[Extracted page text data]
--------------------------------

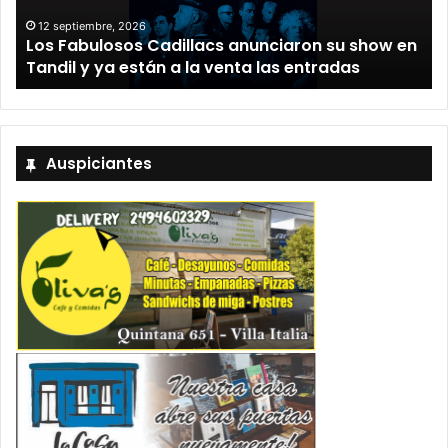
12 septiembre, 2026
nciaron su show en
Rata Blanca regresa a Tandil co
las entradas
demoledor en el Estadio Unión y
Auspiciantes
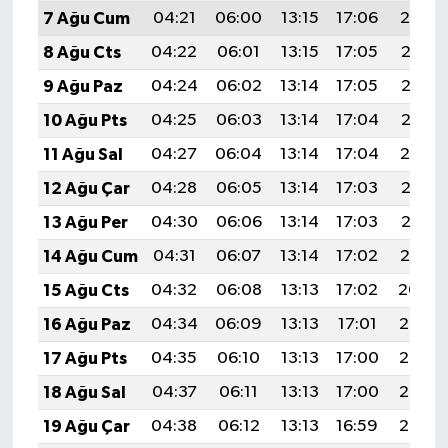
7 Ağu Cum
04:21
06:00
13:15
17:06
20:19
8 Ağu Cts
04:22
06:01
13:15
17:05
20:18
9 Ağu Paz
04:24
06:02
13:14
17:05
20:17
10 Ağu Pts
04:25
06:03
13:14
17:04
20:16
11 Ağu Sal
04:27
06:04
13:14
17:04
20:14
12 Ağu Çar
04:28
06:05
13:14
17:03
20:13
13 Ağu Per
04:30
06:06
13:14
17:03
20:12
14 Ağu Cum
04:31
06:07
13:14
17:02
20:10
15 Ağu Cts
04:32
06:08
13:13
17:02
20:09
16 Ağu Paz
04:34
06:09
13:13
17:01
20:08
17 Ağu Pts
04:35
06:10
13:13
17:00
20:06
18 Ağu Sal
04:37
06:11
13:13
17:00
20:05
19 Ağu Çar
04:38
06:12
13:13
16:59
20:03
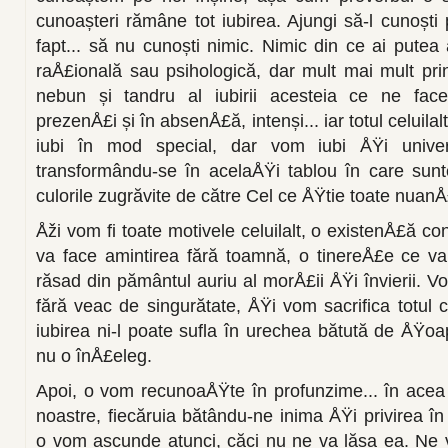
cunoașteri rămâne tot iubi­rea. Ajungi să-l cunoști 
fapt... să nu cunoști nimic. Nimic din ce ai pu­te
raÅ£ională sau psiholo­gică, dar mult mai mult print
nebun și tandru al iubirii acesteia ce ne face
prezenÅ£i și în absenÅ£ă, intenși... iar totul celuila
iubi în mod special, dar vom iubi ÅŸi univers
transformându-se în acelaÅŸi tablou în care sunt
culorile zu­grăvite de către Cel ce ÅŸtie toa­te nuanÅ
Åži vom fi toate motivele celuilalt, o existenÅ£ă con
va face amintirea fără toam­nă, o tinereÅ£e ce 
răsad din pământul auriu al morÅ£ii ÅŸi învierii. Vom
fără veac de singurătate, ÅŸi vom sacrifica totul 
iubirea ni-l poate sufla în urechea bătută de ÅŸoa
nu o înÅ£eleg.
Apoi, o vom recunoaÅŸte în profunzime... în acea 
noastre, fiecăru­ia bătându-ne inima ÅŸi privirea î
o vom ascunde atunci, căci nu ne va lăsa ea. Ne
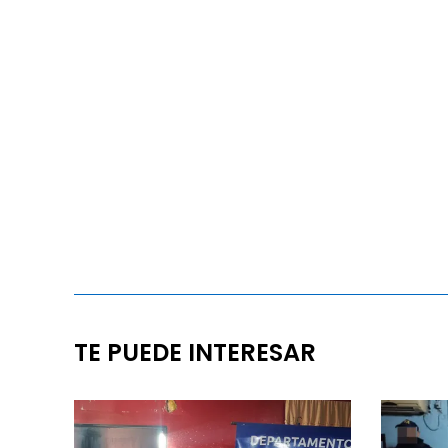
TE PUEDE INTERESAR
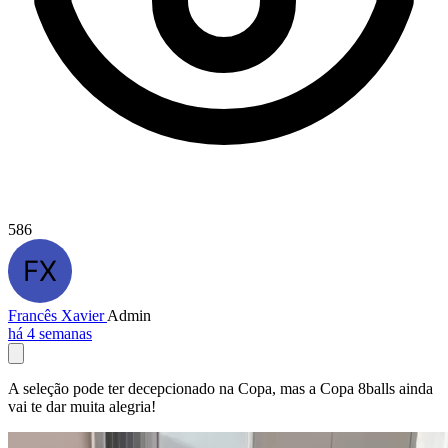
586
Francês Xavier
Admin
há 4 semanas
A seleção pode ter decepcionado na Copa, mas a Copa 8balls ainda
vai te dar muita alegria!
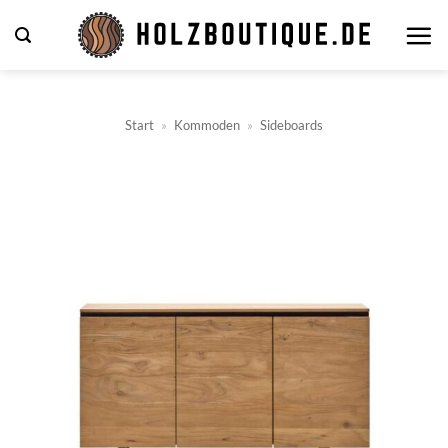
Zum
Inhalt
springen
Start
»
Kommoden
»
Sideboards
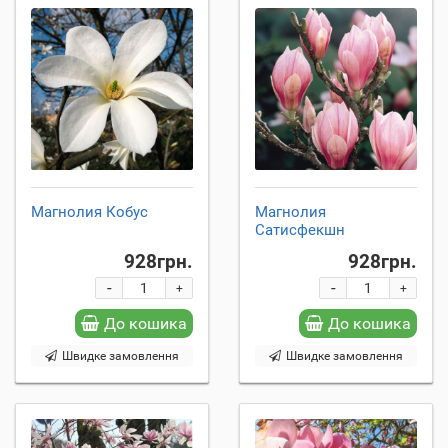
Магнолия Кобус
Магнолия
Сатисфекшн
928грн.
928грн.
-
-
+
+
До кошика
До кошика
Швидке замовлення
Швидке замовлення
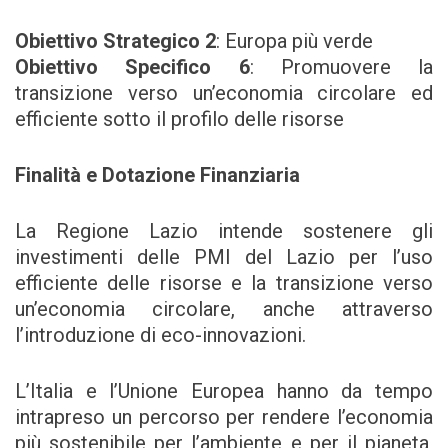
Obiettivo Strategico 2
: Europa più verde
Obiettivo Specifico 6
: Promuovere la
transizione verso un’economia circolare ed
efficiente sotto il profilo delle risorse
Finalità e Dotazione Finanziaria
La Regione Lazio intende sostenere gli
investimenti delle PMI del Lazio per l’uso
efficiente delle risorse e la transizione verso
un’economia circolare, anche attraverso
l’introduzione di eco-innovazioni.
L’Italia e l’Unione Europea hanno da tempo
intrapreso un percorso per rendere l’economia
più sostenibile per l’ambiente e per il pianeta,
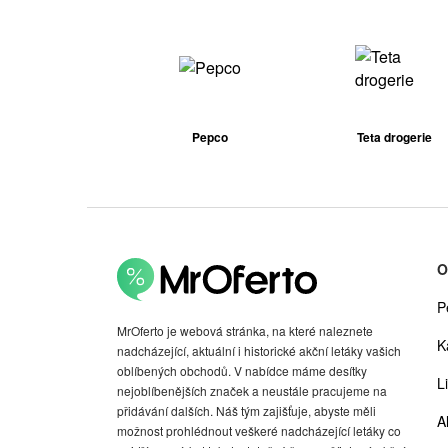
Pepco
Teta drogerie
O
P
MrOferto je webová stránka, na které naleznete
K
nadcházející, aktuální i historické akční letáky vašich
oblíbených obchodů. V nabídce máme desítky
Li
nejoblíbenějších značek a neustále pracujeme na
přidávání dalších. Náš tým zajišťuje, abyste měli
A
možnost prohlédnout veškeré nadcházející letáky co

--------------------------------

▸ What to do
Return the lines of the records that include the string "letáky".

▸ Task output
nadcházející, aktuální i historické akční letáky vašich
možnost prohlédnout veškeré nadcházející letáky co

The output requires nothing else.